What you should do
Set down the entries below exactly as written.

══ Provided data ══

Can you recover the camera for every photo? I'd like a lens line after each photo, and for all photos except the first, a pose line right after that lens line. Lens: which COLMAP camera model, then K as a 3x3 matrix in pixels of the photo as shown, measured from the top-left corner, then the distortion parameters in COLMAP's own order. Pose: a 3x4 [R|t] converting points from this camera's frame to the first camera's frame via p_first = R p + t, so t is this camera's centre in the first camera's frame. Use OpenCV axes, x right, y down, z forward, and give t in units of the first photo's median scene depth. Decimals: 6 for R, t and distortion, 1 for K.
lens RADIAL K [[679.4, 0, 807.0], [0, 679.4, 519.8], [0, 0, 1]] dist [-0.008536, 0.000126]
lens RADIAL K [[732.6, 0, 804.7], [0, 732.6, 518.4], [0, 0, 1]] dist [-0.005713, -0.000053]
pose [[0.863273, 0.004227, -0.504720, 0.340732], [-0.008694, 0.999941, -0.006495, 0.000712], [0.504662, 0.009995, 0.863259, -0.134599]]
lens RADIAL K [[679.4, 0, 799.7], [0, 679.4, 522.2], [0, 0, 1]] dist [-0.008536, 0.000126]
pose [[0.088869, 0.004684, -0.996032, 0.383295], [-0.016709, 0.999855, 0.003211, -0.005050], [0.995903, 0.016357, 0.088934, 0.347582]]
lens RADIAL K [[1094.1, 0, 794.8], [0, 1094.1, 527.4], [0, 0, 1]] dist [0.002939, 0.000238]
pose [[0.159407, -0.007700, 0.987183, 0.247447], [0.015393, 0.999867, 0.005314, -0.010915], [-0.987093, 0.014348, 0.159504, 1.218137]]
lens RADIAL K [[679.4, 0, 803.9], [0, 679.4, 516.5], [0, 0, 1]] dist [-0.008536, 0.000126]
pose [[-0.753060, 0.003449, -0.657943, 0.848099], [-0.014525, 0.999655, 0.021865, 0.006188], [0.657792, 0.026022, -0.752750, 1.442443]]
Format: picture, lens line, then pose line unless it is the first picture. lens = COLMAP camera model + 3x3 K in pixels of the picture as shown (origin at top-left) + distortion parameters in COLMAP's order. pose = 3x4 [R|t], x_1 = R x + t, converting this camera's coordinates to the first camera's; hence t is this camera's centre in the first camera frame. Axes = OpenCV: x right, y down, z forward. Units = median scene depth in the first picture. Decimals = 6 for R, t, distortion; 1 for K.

═══

Answer space
Can you recover the camera for every photo? I'd like a lens line after each photo, and for all photos except the first, a pose line right after that lens line. Lens: which COLMAP camera model, then K as a 3x3 matrix in pixels of the photo as shown, measured from the top-left corner, then the distortion parameters in COLMAP's own order. Pose: a 3x4 [R|t] converting points from this camera's frame to the first camera's frame via p_first = R p + t, so t is this camera's centre in the first camera's frame. Use OpenCV axes, x right, y down, z forward, and give t in units of the first photo's median scene depth. Decimals: 6 for R, t and distortion, 1 for K.
lens RADIAL K [[679.4, 0, 807.0], [0, 679.4, 519.8], [0, 0, 1]] dist [-0.008536, 0.000126]
lens RADIAL K [[732.6, 0, 804.7], [0, 732.6, 518.4], [0, 0, 1]] dist [-0.005713, -0.000053]
pose [[0.863273, 0.004227, -0.504720, 0.340732], [-0.008694, 0.999941, -0.006495, 0.000712], [0.504662, 0.009995, 0.863259, -0.134599]]
lens RADIAL K [[679.4, 0, 799.7], [0, 679.4, 522.2], [0, 0, 1]] dist [-0.008536, 0.000126]
pose [[0.088869, 0.004684, -0.996032, 0.383295], [-0.016709, 0.999855, 0.003211, -0.005050], [0.995903, 0.016357, 0.088934, 0.347582]]
lens RADIAL K [[1094.1, 0, 794.8], [0, 1094.1, 527.4], [0, 0, 1]] dist [0.002939, 0.000238]
pose [[0.159407, -0.007700, 0.987183, 0.247447], [0.015393, 0.999867, 0.005314, -0.010915], [-0.987093, 0.014348, 0.159504, 1.218137]]
lens RADIAL K [[679.4, 0, 803.9], [0, 679.4, 516.5], [0, 0, 1]] dist [-0.008536, 0.000126]
pose [[-0.753060, 0.003449, -0.657943, 0.848099], [-0.014525, 0.999655, 0.021865, 0.006188], [0.657792, 0.026022, -0.752750, 1.442443]]
Format: picture, lens line, then pose line unless it is the first picture. lens = COLMAP camera model + 3x3 K in pixels of the picture as shown (origin at top-left) + distortion parameters in COLMAP's order. pose = 3x4 [R|t], x_1 = R x + t, converting this camera's coordinates to the first camera's; hence t is this camera's centre in the first camera frame. Axes = OpenCV: x right, y down, z forward. Units = median scene depth in the first picture. Decimals = 6 for R, t, distortion; 1 for K.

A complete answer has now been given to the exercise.